The most recent hot spot is a public-records request for communications among council members, some of whom feel the request is overreaching and burdensome.
Mandeville resident Guy Stacy asked the city to produce a vast amount of records, including emails and text messages of council members dating back to 2012, even those sent on personal computers and cellphones, as long as they involved city business.
He also requested emails and text messages between members of the council and members of Mandeville’s Financial Oversight Committee, a citizen advisory board created by the council, whose members are frequently at odds with Villere and his administration.

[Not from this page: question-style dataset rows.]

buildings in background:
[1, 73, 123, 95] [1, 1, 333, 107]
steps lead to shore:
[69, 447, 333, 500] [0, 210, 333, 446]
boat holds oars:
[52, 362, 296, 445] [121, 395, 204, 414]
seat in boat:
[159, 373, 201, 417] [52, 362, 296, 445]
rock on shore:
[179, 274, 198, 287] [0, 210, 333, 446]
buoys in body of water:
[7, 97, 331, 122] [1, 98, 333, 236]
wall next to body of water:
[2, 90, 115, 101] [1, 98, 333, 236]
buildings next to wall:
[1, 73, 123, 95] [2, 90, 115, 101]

Thursday night, the council directed City Attorney Edward Deano to research state law on some two dozen questions posed by Councilman Ernest Burguières on the propriety of Stacy’s requests. If Deano is unable to answer any of the questions or if the council is unsatisfied with his answers, it will seek an opinion from Attorney General Buddy Caldwell’s office.
Burguières originally proposed a resolution to seek an AG’s opinion, but Councilwoman Carla Buchholz reminded the council that just last year, a resolution adopted by the council stipulated that AG requests must first go through the city attorney.

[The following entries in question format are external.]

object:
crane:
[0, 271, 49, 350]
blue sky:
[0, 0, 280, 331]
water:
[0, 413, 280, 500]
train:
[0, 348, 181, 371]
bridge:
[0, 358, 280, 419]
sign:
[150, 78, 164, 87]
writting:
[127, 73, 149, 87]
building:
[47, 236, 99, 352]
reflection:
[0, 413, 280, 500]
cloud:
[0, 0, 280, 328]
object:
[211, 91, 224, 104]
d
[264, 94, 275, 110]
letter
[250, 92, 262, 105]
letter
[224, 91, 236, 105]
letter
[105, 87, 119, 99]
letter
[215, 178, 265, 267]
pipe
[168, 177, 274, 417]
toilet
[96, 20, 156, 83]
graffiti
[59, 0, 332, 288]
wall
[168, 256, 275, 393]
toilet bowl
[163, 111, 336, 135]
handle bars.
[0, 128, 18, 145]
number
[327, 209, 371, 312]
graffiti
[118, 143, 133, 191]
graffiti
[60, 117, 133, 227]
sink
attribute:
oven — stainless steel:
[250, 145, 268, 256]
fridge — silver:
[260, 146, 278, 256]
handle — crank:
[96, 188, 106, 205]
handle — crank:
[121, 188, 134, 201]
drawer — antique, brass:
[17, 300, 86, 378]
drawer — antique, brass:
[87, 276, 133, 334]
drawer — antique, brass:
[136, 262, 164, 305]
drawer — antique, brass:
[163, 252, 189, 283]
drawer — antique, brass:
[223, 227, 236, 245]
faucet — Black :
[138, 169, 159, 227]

“I think we are doing this out of order,” Buchholz said. Earlier in the day, she had issued a blistering statement criticizing Burguières’ resolution.
“This resolution is an embarrassment to the council,” the statement said. “If it passes tonight, we will not only be the laughing stock of the Attorney General’s Office, but we will be remembered as the council that fought a public records request instead of pursuing the transparency and open government we all said we would seek when we first ran for office.”
Even after debate on the resolution was over, Buchholz wasn’t finished.
“I find it curious that this is meeting so much resistance,” she said. She told members of the Financial Oversight Committee — only two of whom were at Thursday’s meeting — that once they agreed to serve on the committee, they were no longer strictly private citizens.
In directing Deano to research the questions, the council deferred consideration of going to the Attorney General’s Office until Aug. 28.
But some questions seem inevitably headed for the state’s top legal official.
“I think there are some questions that need to go to the attorney general,” Deano said.
Many of Burguières’ questions center on the threshold for declaring a document a public record — that is, how much and what type of discussion must take place between two members of the committee for the document to become public.
“How can citizens’ right to privacy and assurances under the Constitution be preserved against illegal search and seizure as they relate to this public records request?” Burguières asked in the resolution.
Stacy’s request remained under the radar until two weeks ago, when the council spent nearly an hour debating it, with a member of the Financial Oversight Committee calling the request “harassment.”
But an attorney working on behalf of the city, Karlin Riles, told the council that emails and texts sent through nonpublic accounts and phones, if they discuss city business, are public record.
She said the council members themselves are the custodians of their records, and if the records are requested, they should be produced. The same rules, Riles said, apply to members of the Financial Oversight Committee.
Riles’ explanation did not mollify some members of the committee or the council.
This is not the first time political foes in Mandeville have battled using public-records requests as weapons. During the 2012 election, resident Mike Waller, a developer and frequent critic of Villere, filed numerous requests with the city and published much of what he found on an anti-Villere website.
Stacy, for his part, has been circumspect about his intentions in filing the request, saying only that he has suspicions that he will share once he has all of the records. But former Councilman Jerry Coogan, a Villere ally whom the mayor appointed to the Financial Oversight Committee, accused members of that committee of possibly violating the state’s open meetings laws by discussing Stacy’s request after a recent meeting adjourned.
Coogan reiterated his complaint before the full council Thursday and said he would drop off the committee until the matter is resolved.
The mayor also pushed for a proposed charter change that would require newly elected, but not inaugurated, council members to abide by laws governing notices for public meetings.
Villere’s foes have not been passive, either. In the past couple of weeks, Waller has filed a new series of records requests, asking for a slew of documents from Villere’s administration.
In an email sent to Waller and copied to reporters, Riles said she was working to gather that information but that it would take time, and the city is “grappling with how to handle requests such as these.”